DFID discovers "Economic Development"

Justine Greening sounded very pleased with herself this morning for discovering this thing called "economic development." Very impressive stuff from an "International Development" Minister. Actually the policy changes all sounds pretty reasonable and balanced. I like the talk of new partnerships between UK accountants, insurers, Stock Exchange folks, major retailers, and their counterparts in developing countries. Perhaps just a few things rankled:
"For the first time we have financed business projects in developing countries through returnable loans…which means our money comes back when businesses are successful."
Isn't that what the CDC has been doing since 1948?
"Smart aid can take the form of building a better tax regime, helping to reduce trade barriers, or giving entrepreneurs and small businesses an economic launchpad. 
It can also be focusing on what the Prime Minister calls the Golden Thread. In other words, helping to build the institutions, the values by which individual rights to liberty and property are safeguarded…elements that represent a green light to companies thinking about investing in a frontier economy."
I buy that aid can help improve tax regimes (look at Rwanda and Burundi) and reduce trade barriers. But build institutions? If the lesson you got from Acemoglu and Robinson is that aid can build institutions, I'm pretty sure you're reading it wrong.
"I’m acutely aware that Britain’s future economic strength depends on us increasing our global exports ... We all recognise the importance of the world’s new emerging powers ... But what about tomorrow’s BRICS and MINT countries? ... we could wait until these markets have grown, until they are less risky and the opportunities are more obvious. ... But how much better to start our relationships with these countries sooner rather than later." 
Which is basically fine in practice, but perhaps we should be careful about our language given that actually we started our relationships with most of these countries some time ago ...

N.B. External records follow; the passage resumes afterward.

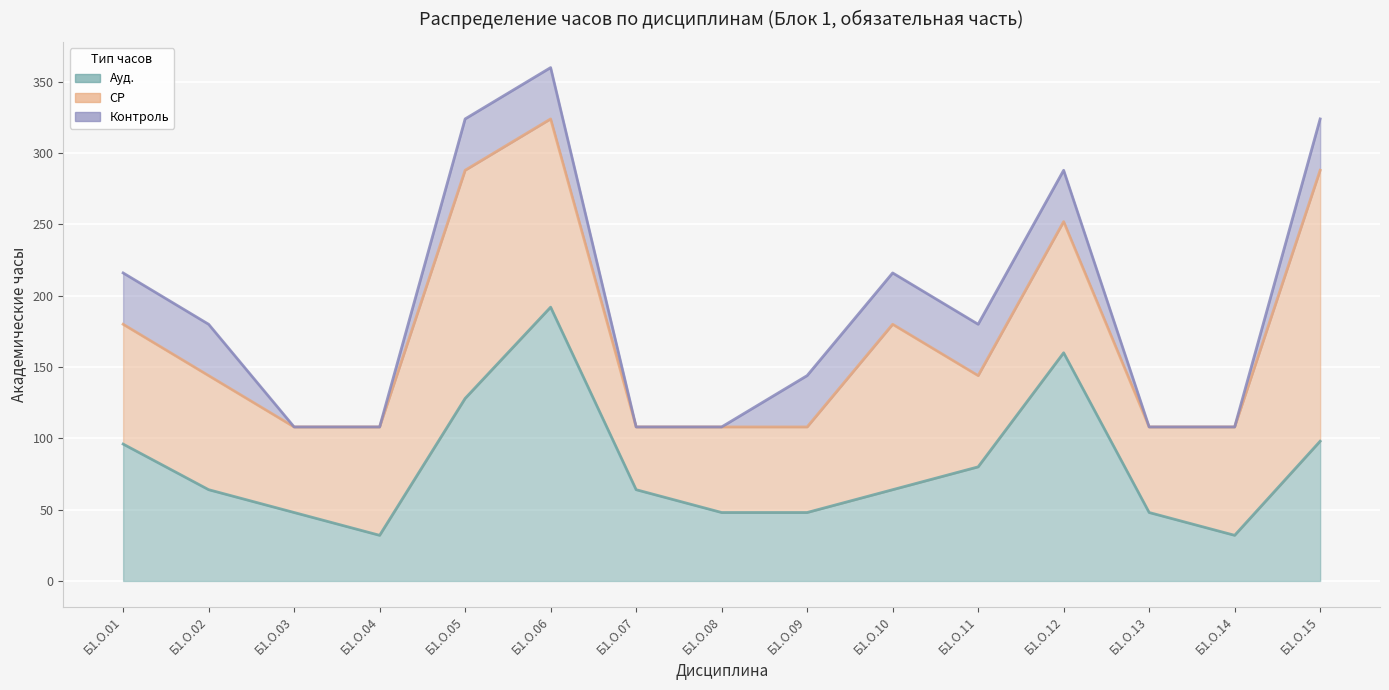

Where is the first local minimum for Ауд.?

Б1.О.04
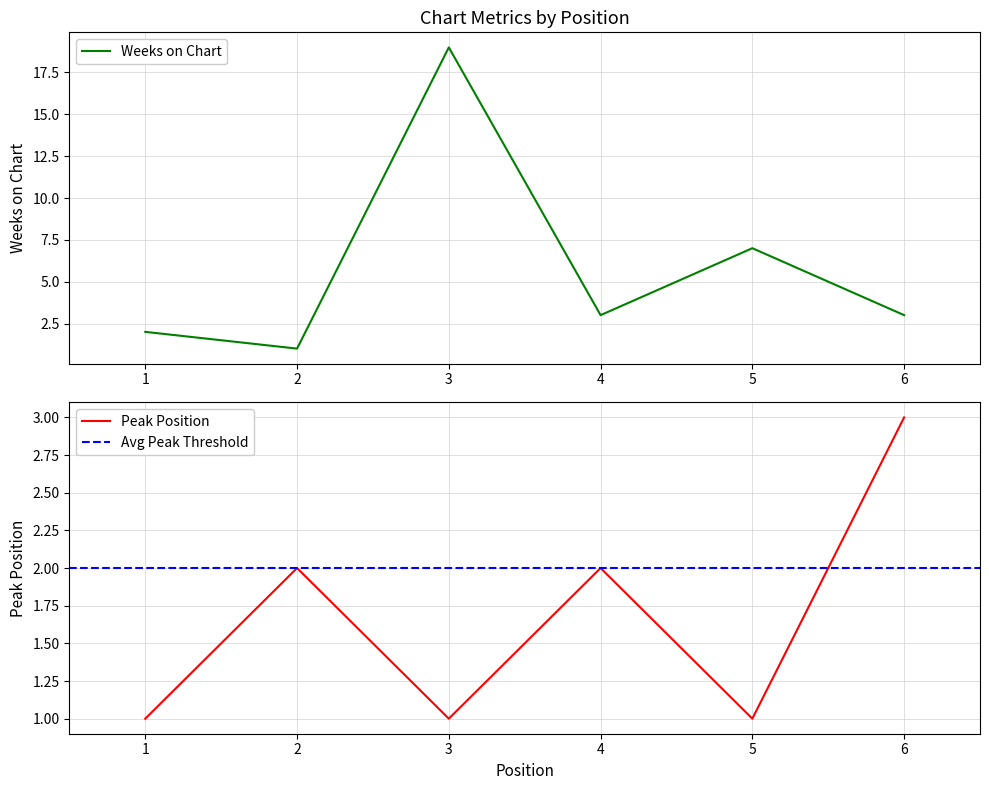

Does the chart display data point markers on the line(s)?

No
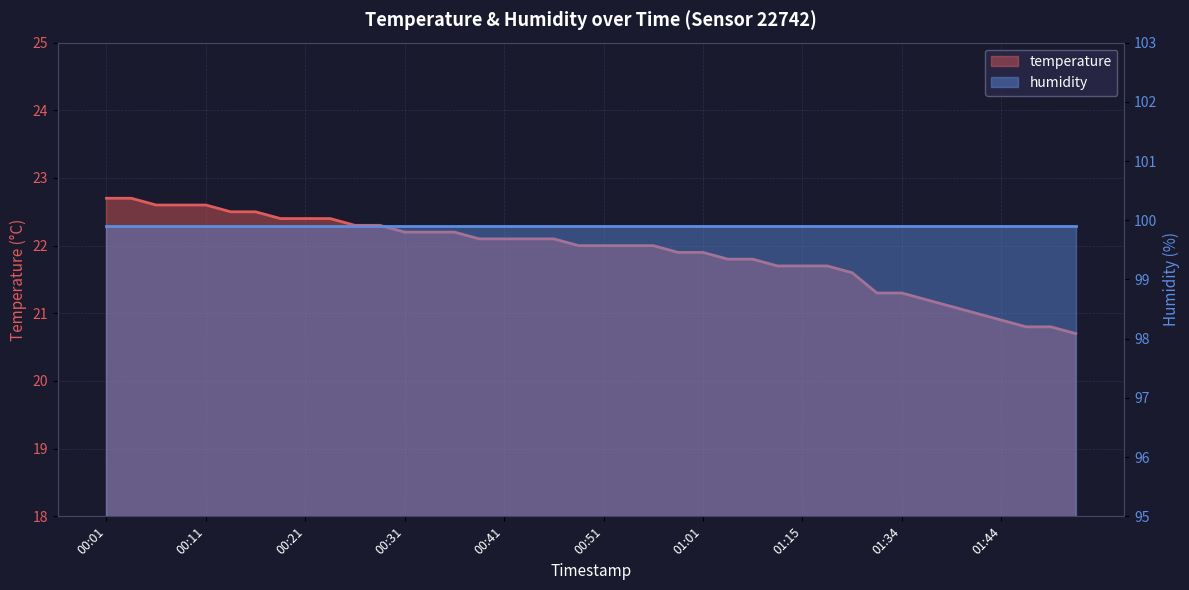

What is the sum of all values?

876.2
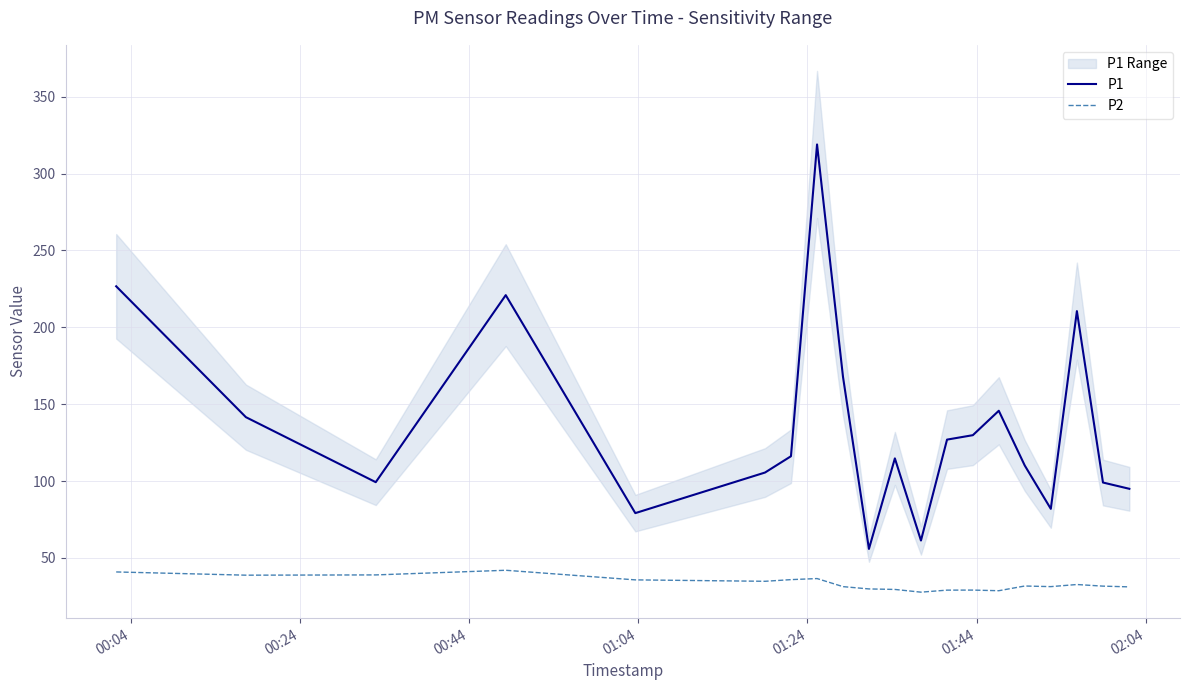

What is the lowest value of the P1 series?

55.9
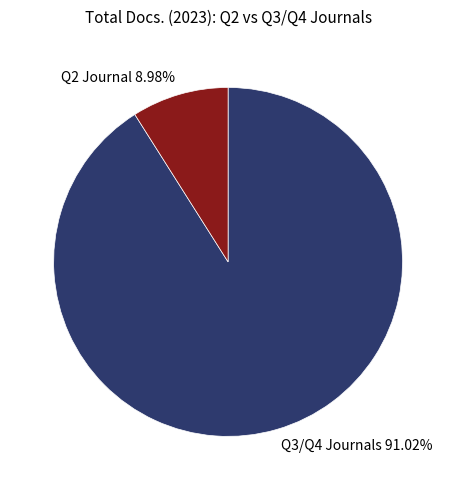

Is the sum of Q3/Q4 Journals 91.02% and Q2 Journal 8.98% greater than half?

Yes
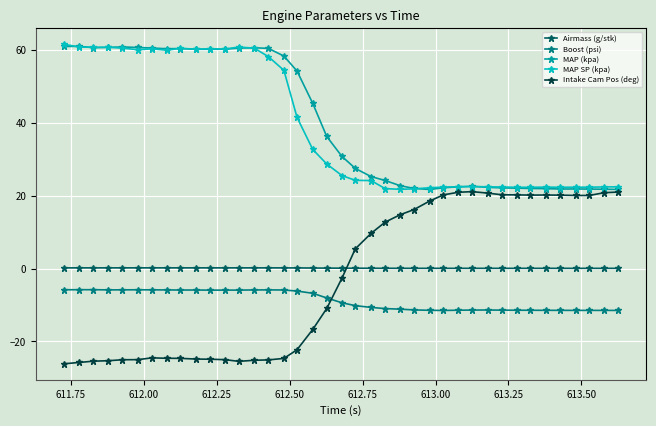

True or false: MAP (kpa) and Airmass (g/stk) cross at least once.

False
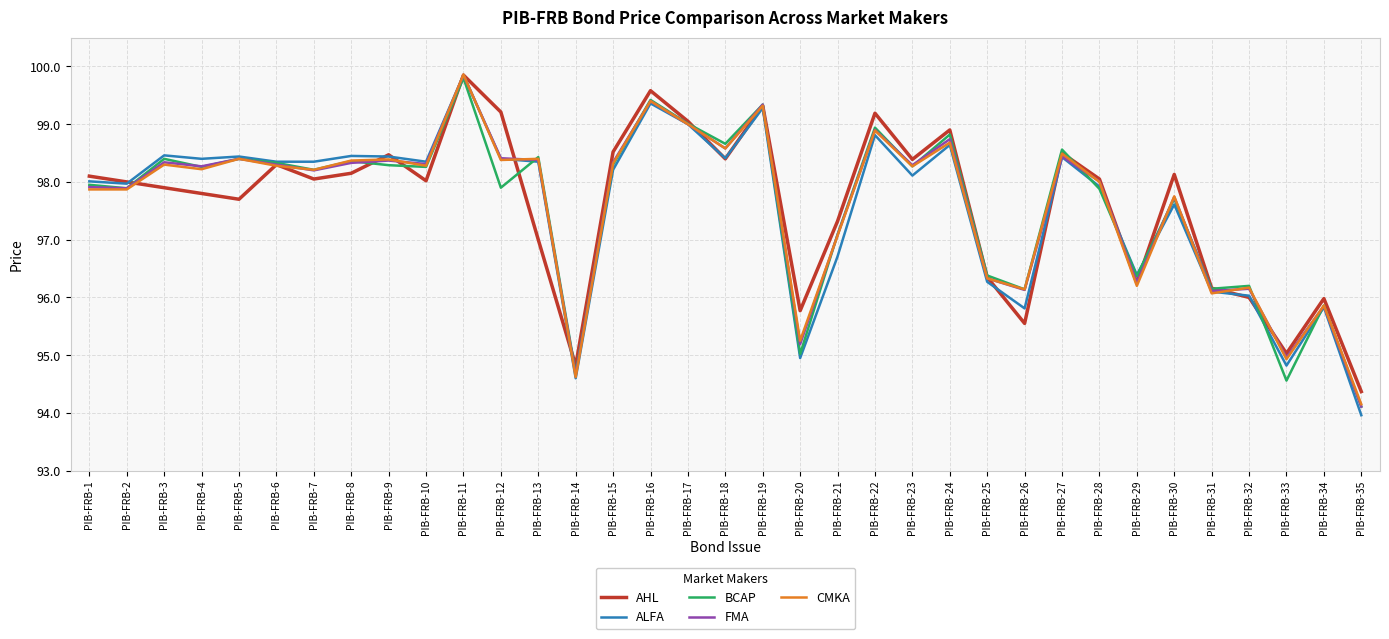

Is it true that FMA equals 25.2 at PIB-FRB-7?

False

(ahem: see the few countries that Britain has not invaded) 

... and that in many cases our self-interested engagement with developing countries didn't work out so well for them (see for example the mysterious case of the disappearing Indian colonial-era textile industry).
"As the Prime Minister has said, we’re in a global race and if we want to be ahead of the game, we can’t simply follow the crowd."
Does repeating the word 11 times make it so?